We realized that not understanding the application and how it’s supposed to work causes agnostic anomaly detection to throw a very high volume of false alerts. More importantly, when the detection process does not specify how the anomaly relates to the problem source, isolating the cause is much more difficult. Remediation is pushed off to a later war room with skilled, expensive DevOps resources manually resolving the problem.
We believe micro-services architecture requires an application-aware, model-based approach, using Ops and knowledge of the application stack together with ML. This means:
Anomalies are detected when there are deviations from the model that has learned correct or normal behavior from data collected continually on the service and updated periodically, e.g., daily or over a smaller period.
Here are some key features of the model and how it is used:
To validate our approach, we collected empirical data from a number of deployed production environments where we had no control on designing and running the application. This is because there is no benchmark for anomaly detection even though there are open source sample micro-services applications for use as a sandbox to play with monitoring.
While there are more examples and details in the white paper, here we present a summary from a serverless micro-service application: detecting anomalies in a Kinesis-Lambda subsystem. .
The model included 12 metrics including Execution Time and Number of Invocations (from Lambda), while for comparison using thresholding we chose 5 metrics on which we applied the well-known Tukey’s 1.5 IQR rule. You can see from Figure 2 that the decrease in detected anomalies was 89% lower than the dynamic threshold approach over an 8-day period, and the number of alerts dropped significantly after the 2nd day.

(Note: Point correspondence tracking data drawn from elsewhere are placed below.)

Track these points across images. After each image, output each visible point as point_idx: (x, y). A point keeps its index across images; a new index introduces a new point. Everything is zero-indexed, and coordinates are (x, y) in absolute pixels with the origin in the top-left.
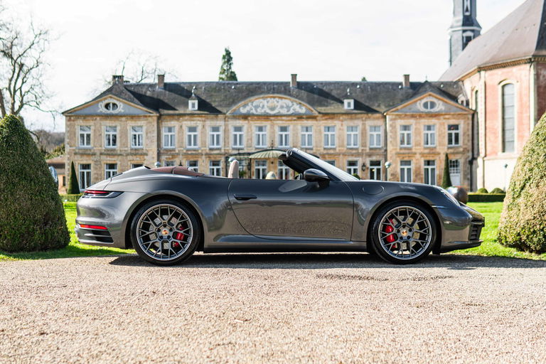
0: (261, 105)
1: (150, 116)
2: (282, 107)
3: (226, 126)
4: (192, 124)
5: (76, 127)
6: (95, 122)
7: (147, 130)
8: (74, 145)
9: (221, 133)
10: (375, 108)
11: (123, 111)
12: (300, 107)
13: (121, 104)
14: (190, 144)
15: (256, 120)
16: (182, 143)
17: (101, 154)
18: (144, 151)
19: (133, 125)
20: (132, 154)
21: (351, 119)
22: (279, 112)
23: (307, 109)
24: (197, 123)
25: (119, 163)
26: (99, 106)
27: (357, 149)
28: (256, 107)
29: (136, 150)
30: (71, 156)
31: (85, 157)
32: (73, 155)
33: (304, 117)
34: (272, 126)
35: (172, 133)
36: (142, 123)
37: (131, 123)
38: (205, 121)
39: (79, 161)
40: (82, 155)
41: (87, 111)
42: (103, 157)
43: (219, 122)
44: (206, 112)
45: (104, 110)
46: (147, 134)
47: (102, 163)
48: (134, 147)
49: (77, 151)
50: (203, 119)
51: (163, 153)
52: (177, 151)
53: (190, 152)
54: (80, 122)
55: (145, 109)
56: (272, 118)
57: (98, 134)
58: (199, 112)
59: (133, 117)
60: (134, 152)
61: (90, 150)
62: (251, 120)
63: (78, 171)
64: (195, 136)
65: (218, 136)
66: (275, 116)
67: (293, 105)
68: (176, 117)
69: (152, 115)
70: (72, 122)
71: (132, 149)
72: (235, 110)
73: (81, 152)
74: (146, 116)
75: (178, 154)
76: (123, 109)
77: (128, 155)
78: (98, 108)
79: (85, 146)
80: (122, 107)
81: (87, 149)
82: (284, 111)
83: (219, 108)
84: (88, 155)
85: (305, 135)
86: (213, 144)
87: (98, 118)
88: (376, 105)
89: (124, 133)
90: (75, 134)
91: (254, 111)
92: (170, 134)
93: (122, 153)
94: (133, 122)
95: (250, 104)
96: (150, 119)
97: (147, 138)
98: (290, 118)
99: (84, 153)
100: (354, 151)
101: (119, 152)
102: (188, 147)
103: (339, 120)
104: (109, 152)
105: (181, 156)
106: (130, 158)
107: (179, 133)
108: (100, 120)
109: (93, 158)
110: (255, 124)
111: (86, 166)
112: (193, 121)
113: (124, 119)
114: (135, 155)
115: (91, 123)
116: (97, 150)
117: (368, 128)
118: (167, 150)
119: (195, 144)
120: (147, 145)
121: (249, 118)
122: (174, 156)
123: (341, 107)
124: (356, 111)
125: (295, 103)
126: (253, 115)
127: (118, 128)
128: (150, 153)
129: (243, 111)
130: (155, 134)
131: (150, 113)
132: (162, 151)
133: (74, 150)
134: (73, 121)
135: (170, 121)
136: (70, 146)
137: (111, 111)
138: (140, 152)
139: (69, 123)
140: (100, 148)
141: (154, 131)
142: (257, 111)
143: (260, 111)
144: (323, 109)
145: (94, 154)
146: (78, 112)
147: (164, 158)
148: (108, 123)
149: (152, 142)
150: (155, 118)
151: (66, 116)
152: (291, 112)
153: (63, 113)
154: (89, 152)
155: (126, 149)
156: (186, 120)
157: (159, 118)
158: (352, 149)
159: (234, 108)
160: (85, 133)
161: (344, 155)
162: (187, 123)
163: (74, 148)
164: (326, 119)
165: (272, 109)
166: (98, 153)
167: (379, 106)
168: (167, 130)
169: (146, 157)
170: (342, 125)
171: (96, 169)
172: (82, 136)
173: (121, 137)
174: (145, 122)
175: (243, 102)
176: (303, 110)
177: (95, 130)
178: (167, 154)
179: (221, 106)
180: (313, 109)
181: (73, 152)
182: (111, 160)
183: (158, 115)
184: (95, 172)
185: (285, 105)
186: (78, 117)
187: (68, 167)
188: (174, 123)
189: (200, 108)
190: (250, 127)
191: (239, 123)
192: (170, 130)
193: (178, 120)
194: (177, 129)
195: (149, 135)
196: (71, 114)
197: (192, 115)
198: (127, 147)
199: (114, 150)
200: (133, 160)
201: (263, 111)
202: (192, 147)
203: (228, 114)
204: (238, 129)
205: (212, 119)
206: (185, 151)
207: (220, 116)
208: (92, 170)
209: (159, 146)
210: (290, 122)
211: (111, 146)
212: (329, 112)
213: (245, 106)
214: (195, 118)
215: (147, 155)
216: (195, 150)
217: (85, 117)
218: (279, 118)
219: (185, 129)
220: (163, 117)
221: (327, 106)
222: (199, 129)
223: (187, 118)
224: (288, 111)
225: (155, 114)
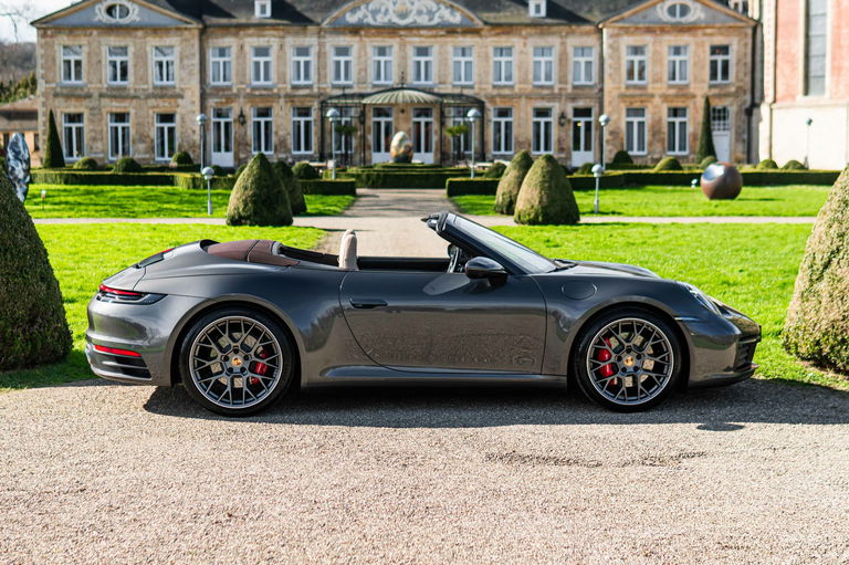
0: (383, 9)
1: (186, 29)
2: (420, 13)
3: (321, 45)
4: (261, 42)
5: (56, 47)
6: (91, 39)
7: (181, 53)
8: (54, 81)
9: (312, 58)
10: (583, 14)
11: (138, 19)
12: (452, 13)
13: (136, 6)
14: (258, 78)
15: (374, 35)
16: (244, 75)
17: (101, 96)
18: (178, 91)
19: (158, 44)
20: (155, 96)
21: (542, 34)
22: (415, 22)
23: (464, 16)
24: (271, 40)
25: (132, 111)
26: (97, 11)
27: (551, 87)
28: (375, 13)
29: (162, 88)
30: (47, 98)
31: (73, 101)
32: (51, 97)
33: (459, 30)
34: (403, 46)
35: (226, 59)
36: (172, 40)
37: (153, 41)
38: (283, 37)
39: (63, 108)
40: (68, 97)
41: (75, 19)
42: (105, 101)
43: (310, 40)
44: (285, 22)
45: (105, 18)
46: (181, 60)
47: (104, 111)
48: (159, 83)
49: (58, 90)
50: (281, 33)
51: (212, 95)
52: (235, 91)
53: (257, 93)
54: (64, 39)
55: (178, 16)
56: (402, 33)
57: (94, 60)
58: (273, 21)
59: (156, 30)
60: (158, 92)
61: (82, 88)
62: (366, 36)
63: (62, 125)
64: (266, 64)
65: (307, 64)
66: (407, 28)
67: (439, 9)
68: (233, 30)
69: (189, 26)
70: (48, 39)
71: (155, 87)
72: (336, 18)
73: (65, 91)
74: (178, 29)
75: (237, 96)
76: (138, 15)
77: (148, 97)
78: (96, 15)
79: (73, 81)
80: (136, 12)
81: (76, 88)
82: (423, 20)
83: (308, 14)
84: (78, 97)
85: (459, 62)
86: (299, 78)
87: (95, 33)
88: (586, 8)
89: (141, 58)
90: (54, 60)
91: (370, 20)
92: (221, 60)
93: (138, 94)
94: (157, 39)
95: (363, 7)
96: (186, 33)
97: (182, 67)
98: (434, 32)
99: (72, 94)
100: (546, 92)
101: (132, 92)
102: (255, 83)
103: (520, 35)
104: (114, 93)
105: (242, 100)
106: (152, 102)
107: (238, 58)
108: (99, 35)
109: (86, 102)
110: (372, 43)
111: (74, 118)
112: (264, 36)
113: (140, 33)
114: (162, 97)
115: (84, 41)
116: (94, 88)
117: (570, 50)
118: (218, 89)
119: (267, 78)
120: (182, 80)
121: (362, 33)
122: (230, 99)
123: (523, 12)
124: (549, 21)
125: (442, 7)
126: (369, 26)
127: (131, 50)
128: (188, 94)
129: (352, 19)
130: (196, 61)
131: (186, 22)
132: (208, 91)
133: (54, 89)
134: (52, 36)
135: (223, 36)
136: (47, 82)
137: (117, 20)
138: (170, 92)
139: (43, 41)
140: (99, 86)
141: (194, 55)
142: (375, 20)
143: (381, 20)
144: (491, 17)
145: (89, 96)
146: (58, 22)
147: (212, 103)
148: (114, 41)
149: (191, 74)
150: (196, 32)
151: (38, 29)
152: (436, 20)
153: (32, 23)
154: (79, 92)
155: (145, 87)
156: (251, 36)
157: (203, 32)
158: (542, 87)
159: (335, 14)
160: (73, 58)
161: (529, 97)
162: (252, 41)
163: (54, 85)
164: (498, 34)
165: (403, 15)
166: (96, 95)
167: (590, 11)
168: (217, 51)
169: (180, 101)
170: (525, 44)
171: (92, 121)
172: (68, 63)
173: (135, 66)
174: (179, 39)
175: (350, 4)
176: (456, 19)
177: (89, 54)
178: (216, 96)
179: (312, 9)
180: (472, 16)
181: (52, 92)
182: (117, 106)
183: (201, 26)
184: (91, 127)
185: (425, 10)
186: (59, 30)
187: (42, 119)
188: (229, 41)
189: (274, 15)
190: (363, 48)
191: (343, 40)
192: (222, 52)
193: (236, 35)
194: (234, 50)
195: (186, 62)
196: (46, 25)
197: (261, 26)
198: (147, 83)
199: (124, 88)
200: (158, 106)
201: (386, 20)
202: (262, 82)
203: (324, 25)
204: (343, 51)
205: (297, 34)
206: (248, 90)
207: (311, 28)
208: (85, 124)
209: (203, 80)
210: (433, 40)
211: (119, 82)
212: (503, 21)
213: (354, 10)
214: (267, 32)
215: (182, 97)
216: (266, 89)
217: (72, 30)
218: (415, 32)
219: (249, 51)
220: (210, 30)
221: (499, 11)
222: (274, 51)
223: (251, 31)
224: (431, 20)
225: (195, 25)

For generalizing the efficacy, we also tested on a number of Kubernetes application containers. The number of model metrics are much larger, nearly 30, and we used dynamic thresholds on just five metrics such as Response Time(Latency), CPU utilization, etc. The model-based approach generated 55% fewer alerts over the 6-day period than the threshold based approach, and the number of alerts also decreased rapidly overtime.
We had mentioned how avoiding false negative alerts is not easy. We found that to be especially true when we see previously unseen data ranges. This is a case where the model based approach is more effective. In a specific container case, the behavior model flagged 100 data points as anomalies. On closer inspection it became clear that over a100-sample interval, request counts and response times were not being received and recorded as 0. But there was incoming data as shown by bytes and packet-level metrics. Since no high latency thresholds were crossed with response times being 0, no anomalies were detected by the threshold-based approach. The behavior model detected this inconsistency between demand and response metrics and marked those data correctly as valid anomalies, avoiding 100 false negatives.
Modern cloud native applications require amore application-aware context, using a knowledge-augmented ML approach that learns the application’s behavior profile to detect and predict a better indicator of problems. This approach has been applied for real-time anomaly detection on metrics of micro-services at scale and has been shown to significantly reduce false alerts on different applications deployed in the field and help in causal isolation and time to problem resolution.